All of the records listed below should be retyped exactly.

Material for this exercise:
○ ○ ○ ○

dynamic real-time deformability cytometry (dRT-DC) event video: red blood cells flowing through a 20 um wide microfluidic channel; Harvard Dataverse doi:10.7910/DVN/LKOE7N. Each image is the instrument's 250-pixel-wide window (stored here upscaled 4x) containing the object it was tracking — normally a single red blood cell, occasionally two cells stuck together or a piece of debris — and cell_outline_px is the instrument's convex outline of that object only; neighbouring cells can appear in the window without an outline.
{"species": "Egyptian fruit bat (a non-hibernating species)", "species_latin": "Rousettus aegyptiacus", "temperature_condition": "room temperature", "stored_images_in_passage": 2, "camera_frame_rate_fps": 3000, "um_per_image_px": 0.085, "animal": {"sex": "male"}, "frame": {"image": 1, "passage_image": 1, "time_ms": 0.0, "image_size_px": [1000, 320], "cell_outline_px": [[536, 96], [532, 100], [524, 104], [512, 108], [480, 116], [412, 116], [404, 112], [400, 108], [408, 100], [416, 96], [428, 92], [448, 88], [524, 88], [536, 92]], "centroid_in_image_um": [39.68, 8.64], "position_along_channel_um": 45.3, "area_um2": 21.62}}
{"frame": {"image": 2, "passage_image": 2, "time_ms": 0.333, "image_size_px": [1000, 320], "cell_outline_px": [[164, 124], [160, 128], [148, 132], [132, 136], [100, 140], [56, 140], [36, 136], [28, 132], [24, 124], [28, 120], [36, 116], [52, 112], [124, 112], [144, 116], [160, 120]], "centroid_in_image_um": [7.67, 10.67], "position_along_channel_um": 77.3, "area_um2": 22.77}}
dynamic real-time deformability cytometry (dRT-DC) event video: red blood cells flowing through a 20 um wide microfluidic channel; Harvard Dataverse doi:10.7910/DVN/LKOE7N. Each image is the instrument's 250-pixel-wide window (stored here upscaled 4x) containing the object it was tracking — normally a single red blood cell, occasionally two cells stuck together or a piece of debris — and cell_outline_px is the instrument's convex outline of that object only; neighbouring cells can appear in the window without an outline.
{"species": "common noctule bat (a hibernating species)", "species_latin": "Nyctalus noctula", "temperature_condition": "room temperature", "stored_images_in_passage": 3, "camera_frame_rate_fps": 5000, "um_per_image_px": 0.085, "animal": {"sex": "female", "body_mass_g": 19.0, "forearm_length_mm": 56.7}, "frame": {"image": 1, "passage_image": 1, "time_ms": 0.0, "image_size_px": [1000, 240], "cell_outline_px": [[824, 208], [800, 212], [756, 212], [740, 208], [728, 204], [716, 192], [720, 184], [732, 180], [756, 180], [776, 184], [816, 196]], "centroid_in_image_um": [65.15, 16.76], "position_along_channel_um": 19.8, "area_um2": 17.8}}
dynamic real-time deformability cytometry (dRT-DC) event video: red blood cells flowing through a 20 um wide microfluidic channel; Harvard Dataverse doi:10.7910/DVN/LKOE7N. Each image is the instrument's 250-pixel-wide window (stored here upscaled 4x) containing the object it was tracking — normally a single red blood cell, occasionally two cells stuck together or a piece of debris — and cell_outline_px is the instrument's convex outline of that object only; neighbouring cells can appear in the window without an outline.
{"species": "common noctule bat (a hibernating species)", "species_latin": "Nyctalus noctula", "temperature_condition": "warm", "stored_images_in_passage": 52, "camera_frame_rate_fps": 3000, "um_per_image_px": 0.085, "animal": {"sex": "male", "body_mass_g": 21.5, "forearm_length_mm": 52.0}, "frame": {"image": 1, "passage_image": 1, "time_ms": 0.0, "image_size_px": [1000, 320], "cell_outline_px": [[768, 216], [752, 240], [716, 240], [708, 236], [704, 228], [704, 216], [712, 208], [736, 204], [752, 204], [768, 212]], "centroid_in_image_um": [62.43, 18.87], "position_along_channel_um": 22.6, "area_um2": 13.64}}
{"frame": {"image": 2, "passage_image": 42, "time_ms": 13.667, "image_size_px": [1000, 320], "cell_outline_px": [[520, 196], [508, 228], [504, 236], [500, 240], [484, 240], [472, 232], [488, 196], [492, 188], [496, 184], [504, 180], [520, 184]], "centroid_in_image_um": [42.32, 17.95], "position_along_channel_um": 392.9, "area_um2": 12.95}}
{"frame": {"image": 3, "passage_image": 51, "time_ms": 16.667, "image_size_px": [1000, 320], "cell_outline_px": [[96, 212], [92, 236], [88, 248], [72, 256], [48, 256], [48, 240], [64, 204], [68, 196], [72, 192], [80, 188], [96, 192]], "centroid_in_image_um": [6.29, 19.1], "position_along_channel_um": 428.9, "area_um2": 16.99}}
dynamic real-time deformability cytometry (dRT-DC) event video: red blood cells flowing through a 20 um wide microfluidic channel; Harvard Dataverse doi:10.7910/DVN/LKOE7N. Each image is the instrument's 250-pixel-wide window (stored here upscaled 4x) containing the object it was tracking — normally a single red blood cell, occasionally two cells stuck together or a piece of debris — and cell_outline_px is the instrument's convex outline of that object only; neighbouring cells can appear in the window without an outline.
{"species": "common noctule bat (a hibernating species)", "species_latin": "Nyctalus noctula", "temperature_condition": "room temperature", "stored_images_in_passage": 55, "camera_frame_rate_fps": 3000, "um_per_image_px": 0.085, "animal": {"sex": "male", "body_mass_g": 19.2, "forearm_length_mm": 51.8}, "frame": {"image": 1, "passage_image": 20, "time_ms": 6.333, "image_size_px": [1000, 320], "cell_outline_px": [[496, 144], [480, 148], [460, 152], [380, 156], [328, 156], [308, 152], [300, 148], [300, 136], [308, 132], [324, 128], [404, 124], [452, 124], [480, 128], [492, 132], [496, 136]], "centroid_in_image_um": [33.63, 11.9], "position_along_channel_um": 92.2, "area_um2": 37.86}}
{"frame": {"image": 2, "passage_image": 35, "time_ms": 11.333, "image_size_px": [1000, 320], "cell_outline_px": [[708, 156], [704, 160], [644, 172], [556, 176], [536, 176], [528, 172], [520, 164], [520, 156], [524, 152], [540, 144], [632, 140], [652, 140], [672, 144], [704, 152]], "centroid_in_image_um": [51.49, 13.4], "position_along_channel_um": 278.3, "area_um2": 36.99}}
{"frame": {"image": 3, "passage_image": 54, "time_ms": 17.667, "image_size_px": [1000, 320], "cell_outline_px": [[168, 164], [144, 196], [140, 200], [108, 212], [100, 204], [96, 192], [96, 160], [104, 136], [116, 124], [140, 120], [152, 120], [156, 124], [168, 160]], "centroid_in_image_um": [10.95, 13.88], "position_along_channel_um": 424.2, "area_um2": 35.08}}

○ ○ ○ ○

Finished task:
dynamic real-time deformability cytometry (dRT-DC) event video: red blood cells flowing through a 20 um wide microfluidic channel; Harvard Dataverse doi:10.7910/DVN/LKOE7N. Each image is the instrument's 250-pixel-wide window (stored here upscaled 4x) containing the object it was tracking — normally a single red blood cell, occasionally two cells stuck together or a piece of debris — and cell_outline_px is the instrument's convex outline of that object only; neighbouring cells can appear in the window without an outline.
{"species": "Egyptian fruit bat (a non-hibernating species)", "species_latin": "Rousettus aegyptiacus", "temperature_condition": "room temperature", "stored_images_in_passage": 2, "camera_frame_rate_fps": 3000, "um_per_image_px": 0.085, "animal": {"sex": "male"}, "frame": {"image": 1, "passage_image": 1, "time_ms": 0.0, "image_size_px": [1000, 320], "cell_outline_px": [[536, 96], [532, 100], [524, 104], [512, 108], [480, 116], [412, 116], [404, 112], [400, 108], [408, 100], [416, 96], [428, 92], [448, 88], [524, 88], [536, 92]], "centroid_in_image_um": [39.68, 8.64], "position_along_channel_um": 45.3, "area_um2": 21.62}}
{"frame": {"image": 2, "passage_image": 2, "time_ms": 0.333, "image_size_px": [1000, 320], "cell_outline_px": [[164, 124], [160, 128], [148, 132], [132, 136], [100, 140], [56, 140], [36, 136], [28, 132], [24, 124], [28, 120], [36, 116], [52, 112], [124, 112], [144, 116], [160, 120]], "centroid_in_image_um": [7.67, 10.67], "position_along_channel_um": 77.3, "area_um2": 22.77}}
dynamic real-time deformability cytometry (dRT-DC) event video: red blood cells flowing through a 20 um wide microfluidic channel; Harvard Dataverse doi:10.7910/DVN/LKOE7N. Each image is the instrument's 250-pixel-wide window (stored here upscaled 4x) containing the object it was tracking — normally a single red blood cell, occasionally two cells stuck together or a piece of debris — and cell_outline_px is the instrument's convex outline of that object only; neighbouring cells can appear in the window without an outline.
{"species": "common noctule bat (a hibernating species)", "species_latin": "Nyctalus noctula", "temperature_condition": "room temperature", "stored_images_in_passage": 3, "camera_frame_rate_fps": 5000, "um_per_image_px": 0.085, "animal": {"sex": "female", "body_mass_g": 19.0, "forearm_length_mm": 56.7}, "frame": {"image": 1, "passage_image": 1, "time_ms": 0.0, "image_size_px": [1000, 240], "cell_outline_px": [[824, 208], [800, 212], [756, 212], [740, 208], [728, 204], [716, 192], [720, 184], [732, 180], [756, 180], [776, 184], [816, 196]], "centroid_in_image_um": [65.15, 16.76], "position_along_channel_um": 19.8, "area_um2": 17.8}}
dynamic real-time deformability cytometry (dRT-DC) event video: red blood cells flowing through a 20 um wide microfluidic channel; Harvard Dataverse doi:10.7910/DVN/LKOE7N. Each image is the instrument's 250-pixel-wide window (stored here upscaled 4x) containing the object it was tracking — normally a single red blood cell, occasionally two cells stuck together or a piece of debris — and cell_outline_px is the instrument's convex outline of that object only; neighbouring cells can appear in the window without an outline.
{"species": "common noctule bat (a hibernating species)", "species_latin": "Nyctalus noctula", "temperature_condition": "warm", "stored_images_in_passage": 52, "camera_frame_rate_fps": 3000, "um_per_image_px": 0.085, "animal": {"sex": "male", "body_mass_g": 21.5, "forearm_length_mm": 52.0}, "frame": {"image": 1, "passage_image": 1, "time_ms": 0.0, "image_size_px": [1000, 320], "cell_outline_px": [[768, 216], [752, 240], [716, 240], [708, 236], [704, 228], [704, 216], [712, 208], [736, 204], [752, 204], [768, 212]], "centroid_in_image_um": [62.43, 18.87], "position_along_channel_um": 22.6, "area_um2": 13.64}}
{"frame": {"image": 2, "passage_image": 42, "time_ms": 13.667, "image_size_px": [1000, 320], "cell_outline_px": [[520, 196], [508, 228], [504, 236], [500, 240], [484, 240], [472, 232], [488, 196], [492, 188], [496, 184], [504, 180], [520, 184]], "centroid_in_image_um": [42.32, 17.95], "position_along_channel_um": 392.9, "area_um2": 12.95}}
{"frame": {"image": 3, "passage_image": 51, "time_ms": 16.667, "image_size_px": [1000, 320], "cell_outline_px": [[96, 212], [92, 236], [88, 248], [72, 256], [48, 256], [48, 240], [64, 204], [68, 196], [72, 192], [80, 188], [96, 192]], "centroid_in_image_um": [6.29, 19.1], "position_along_channel_um": 428.9, "area_um2": 16.99}}
dynamic real-time deformability cytometry (dRT-DC) event video: red blood cells flowing through a 20 um wide microfluidic channel; Harvard Dataverse doi:10.7910/DVN/LKOE7N. Each image is the instrument's 250-pixel-wide window (stored here upscaled 4x) containing the object it was tracking — normally a single red blood cell, occasionally two cells stuck together or a piece of debris — and cell_outline_px is the instrument's convex outline of that object only; neighbouring cells can appear in the window without an outline.
{"species": "common noctule bat (a hibernating species)", "species_latin": "Nyctalus noctula", "temperature_condition": "room temperature", "stored_images_in_passage": 55, "camera_frame_rate_fps": 3000, "um_per_image_px": 0.085, "animal": {"sex": "male", "body_mass_g": 19.2, "forearm_length_mm": 51.8}, "frame": {"image": 1, "passage_image": 20, "time_ms": 6.333, "image_size_px": [1000, 320], "cell_outline_px": [[496, 144], [480, 148], [460, 152], [380, 156], [328, 156], [308, 152], [300, 148], [300, 136], [308, 132], [324, 128], [404, 124], [452, 124], [480, 128], [492, 132], [496, 136]], "centroid_in_image_um": [33.63, 11.9], "position_along_channel_um": 92.2, "area_um2": 37.86}}
{"frame": {"image": 2, "passage_image": 35, "time_ms": 11.333, "image_size_px": [1000, 320], "cell_outline_px": [[708, 156], [704, 160], [644, 172], [556, 176], [536, 176], [528, 172], [520, 164], [520, 156], [524, 152], [540, 144], [632, 140], [652, 140], [672, 144], [704, 152]], "centroid_in_image_um": [51.49, 13.4], "position_along_channel_um": 278.3, "area_um2": 36.99}}
{"frame": {"image": 3, "passage_image": 54, "time_ms": 17.667, "image_size_px": [1000, 320], "cell_outline_px": [[168, 164], [144, 196], [140, 200], [108, 212], [100, 204], [96, 192], [96, 160], [104, 136], [116, 124], [140, 120], [152, 120], [156, 124], [168, 160]], "centroid_in_image_um": [10.95, 13.88], "position_along_channel_um": 424.2, "area_um2": 35.08}}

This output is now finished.